Inbuilt vs mobile wardrobes

Saturday May 4 2019


By Gloria Kawuma

I am a member of a women’s design group where interior and exterior design subjects are discussed by professional service providers.
The group is a platform where people share information, experiences and discoveries made whilst working on interior and exterior projects.

Most often than not, members critique or shower praises for unique ideas and suggestions. In one of the posts, a woman proudly shared how she beat a wardrobe quotation of Shs1.8m by constructing the wardrobe with brick and mortar.
All she had to care about were the shutters, since shelves were concrete. In essence, it turned out to be much cheaper. And this sparked off a lengthy debate on pros and cons.
Given that I am in the same wardrobe dilemma, my curiosity was aroused and I began to ponder on the pros and cons. I found out that I was more drawn to the cons.

Concrete shelves mean that there is no room for adjustments as the children grow. This means that as children grow, their sizes change too, calling for more space.
Basically, you may have to do rack height adjustments and design change.
Shoes like boots, sneakers or even wedges need more space which can be achieved easily by shelf height adjustment if the wardrobes are in wood finish.

Also, the thought of sitting clothes on painted concrete just fills my mind with visions of mold and dampness.

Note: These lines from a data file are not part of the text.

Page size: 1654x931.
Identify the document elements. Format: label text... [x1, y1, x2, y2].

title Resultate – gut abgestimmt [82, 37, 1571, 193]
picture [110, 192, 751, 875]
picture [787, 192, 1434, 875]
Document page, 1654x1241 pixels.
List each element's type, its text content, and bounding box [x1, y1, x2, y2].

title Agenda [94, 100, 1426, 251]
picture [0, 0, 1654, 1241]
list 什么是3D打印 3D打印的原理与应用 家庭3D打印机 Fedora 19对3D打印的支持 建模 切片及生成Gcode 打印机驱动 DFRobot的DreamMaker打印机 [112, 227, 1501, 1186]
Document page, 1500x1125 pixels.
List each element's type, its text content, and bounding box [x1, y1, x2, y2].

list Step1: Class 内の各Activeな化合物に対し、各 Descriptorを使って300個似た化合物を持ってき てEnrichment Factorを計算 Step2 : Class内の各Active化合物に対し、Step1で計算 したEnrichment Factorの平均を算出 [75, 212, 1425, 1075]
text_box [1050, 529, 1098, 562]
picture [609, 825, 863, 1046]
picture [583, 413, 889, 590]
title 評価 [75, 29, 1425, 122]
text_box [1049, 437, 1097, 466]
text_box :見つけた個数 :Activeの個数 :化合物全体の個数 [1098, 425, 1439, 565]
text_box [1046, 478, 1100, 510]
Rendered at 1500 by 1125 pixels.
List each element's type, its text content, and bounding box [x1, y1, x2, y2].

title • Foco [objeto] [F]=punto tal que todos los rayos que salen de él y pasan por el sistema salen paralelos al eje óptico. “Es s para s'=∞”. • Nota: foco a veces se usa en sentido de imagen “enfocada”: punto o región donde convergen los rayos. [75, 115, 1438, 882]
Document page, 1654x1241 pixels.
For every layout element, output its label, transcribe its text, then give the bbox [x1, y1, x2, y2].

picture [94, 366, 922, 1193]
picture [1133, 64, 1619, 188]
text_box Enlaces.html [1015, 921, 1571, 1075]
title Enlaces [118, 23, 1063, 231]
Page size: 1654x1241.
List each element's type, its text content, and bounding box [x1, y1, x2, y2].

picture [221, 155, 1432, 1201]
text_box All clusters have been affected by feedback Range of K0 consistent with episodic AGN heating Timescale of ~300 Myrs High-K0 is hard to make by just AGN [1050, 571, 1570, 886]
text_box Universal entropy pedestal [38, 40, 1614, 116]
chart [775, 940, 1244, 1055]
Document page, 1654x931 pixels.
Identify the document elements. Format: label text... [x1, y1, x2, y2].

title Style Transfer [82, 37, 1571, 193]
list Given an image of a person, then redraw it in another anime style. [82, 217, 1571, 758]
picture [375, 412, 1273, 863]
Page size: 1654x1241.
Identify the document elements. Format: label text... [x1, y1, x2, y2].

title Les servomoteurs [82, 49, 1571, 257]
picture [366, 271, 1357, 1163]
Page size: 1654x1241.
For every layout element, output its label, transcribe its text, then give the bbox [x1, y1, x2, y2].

One can argue that once painted, the surface is clean.
However, there are clothes that are sometimes forgotten at the bottom of the pile. When they kept there for a while, they stick on the painted surface because painted concrete unlike wood, doesn’t really breathe.

It absorbs heat or cold when clothes are perched there for weeks, which gets them ‘glued’ to the surface. Besides, it is much easier to clean a wooden surface than a concrete one. And before you think about tiling the shelves, the bill could be growing higher and you will most likely find yourself back to the amount quoted for the wooden finished wardrobes. This time, you will find yourself with extra maintenance duties for life. It may only be cheaper in the short run.